Em 2020, será utilizado como elemento de prova a gravação em vídeo (ou outra forma que demonstre, de forma inequívoca, o teor das deliberações e a ciência dos presentes). Caso na convenção também sejam tratados outros assuntos de importância apenas interna corporis, poderá haver edição do vídeo para que estes assuntos não sejam tornados públicos.

O lançamento das informações no CANDEX será considerado como livro-ata, já que para acessá-lo, cada partido receberá uma senha individual, garantindo a segurança dos lançamentos.

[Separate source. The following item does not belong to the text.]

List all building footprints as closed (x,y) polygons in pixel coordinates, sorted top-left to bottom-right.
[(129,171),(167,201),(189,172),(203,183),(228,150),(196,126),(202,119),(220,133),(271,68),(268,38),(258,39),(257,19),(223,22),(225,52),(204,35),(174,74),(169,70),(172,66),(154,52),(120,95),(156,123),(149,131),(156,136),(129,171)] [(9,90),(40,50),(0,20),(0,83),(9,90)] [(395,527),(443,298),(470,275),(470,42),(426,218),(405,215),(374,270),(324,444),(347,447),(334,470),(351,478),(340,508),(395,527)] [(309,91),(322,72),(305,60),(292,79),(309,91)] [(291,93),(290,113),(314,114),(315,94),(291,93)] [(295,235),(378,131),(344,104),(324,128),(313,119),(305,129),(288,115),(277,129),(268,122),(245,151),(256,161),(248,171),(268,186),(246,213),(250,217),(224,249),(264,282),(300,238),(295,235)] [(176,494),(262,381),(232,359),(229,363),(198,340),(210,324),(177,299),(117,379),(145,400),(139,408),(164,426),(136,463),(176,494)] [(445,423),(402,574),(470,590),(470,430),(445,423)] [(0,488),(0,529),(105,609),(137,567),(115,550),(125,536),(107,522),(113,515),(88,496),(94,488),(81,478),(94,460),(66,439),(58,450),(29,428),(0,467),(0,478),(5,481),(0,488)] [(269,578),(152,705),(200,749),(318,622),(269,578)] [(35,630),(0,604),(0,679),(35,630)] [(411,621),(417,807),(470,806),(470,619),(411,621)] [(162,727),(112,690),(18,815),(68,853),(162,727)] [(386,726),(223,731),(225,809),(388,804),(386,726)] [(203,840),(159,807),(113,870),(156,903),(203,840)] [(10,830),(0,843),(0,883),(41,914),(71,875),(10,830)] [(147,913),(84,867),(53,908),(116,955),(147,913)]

A lista de presença poderá ser registrada das seguintes formas:



I
- assinatura eletrônica, nas modalidades simples, avançada ou qualificada, na
forma do art. 2º da Medida Provisória no 983, de 
16.06.2020;



II
- registro de áudio e vídeo, a partir de ferramenta tecnológica gratuita,
adquirida, adaptada ou desenvolvida pelo partido, que 
permita
comprovar a ciência dos convencionais acerca das deliberações;



III
- qualquer outro mecanismo ou aplicação que permita de forma inequívoca a 
efetiva
identificação dos presentes e sua anuência com o conteúdo da ata;



IV
- coleta presencial de assinaturas, por representante designado pelo partido,
observando-se as leis e as regras sanitárias 
previstas
na respectiva localidade.



As decisões da convenção municipal ou estadual poderão ser anuladas pelo órgão de administração nacional do partido acaso sejam consideradas contrárias às diretrizes legitimamente estabelecidas pelo partido.


Estas anulações deverão ser comunicadas à Justiça Eleitoral no prazo de 30 dias após a data limite para o registro dos candidatos.


Caso estas decisões partidárias impliquem na escolha de novos candidatos, o novo pedido de registro deverá ser apresentado no prazo máximo de 10 dias após a deliberação de anulação.


Poderá ser candidato qualquer cidadão que preencha as condições elegibilidade (CF, art. 14, §3º, incisos I a VI, alíneas 'c" e "d") e não esteja sobre ele incidindo nenhuma causa de inelegibilidade (LC 64/90, art. 1º - clique AQUI).


As novidades para as Eleições 2020 são que: i) o candidato deve possuir domicílio eleitoral na circunscrição do pleito pelo prazo de 6 meses; e ii) possuir filiação deferida pelo partido político no mesmo prazo.




Candidatura garantida


O artigo 8º, §2º, da Lei nº 9.504/97, prevê que todos os detentores de mandato de Deputado Federal, Estadual ou Distrital, ou de Vereador, e aos que tenham exercido esses cargos em qualquer período da legislatura que estiver em curso, é assegurado o registro de candidatura para o mesmo cargo pelo partido a que estejam filiados.


Esta disposição, porém, está com sua eficácia suspensa em razão de decisão proferida pelo STF, nos autos da ADIn nº 2.530.


Este processo teve início em setembro de 2001 (há praticamente 19 anos, portanto) e até o momento não foi julgado de forma definitiva.


O relator do caso é o Ministro Celso de Mello, o qual já está com o processo em seu gabinete desde junho de 2010 (tendo recebido movimentação apenas para a juntada de uma manifestação da PGR e retornado imediatamente ao gabinete do Ministro).


De todo modo, existem Estatutos de Partidos Políticos que preveem a candidatura garantida e, para os filiados a estes partidos, a regra deve ser respeitada.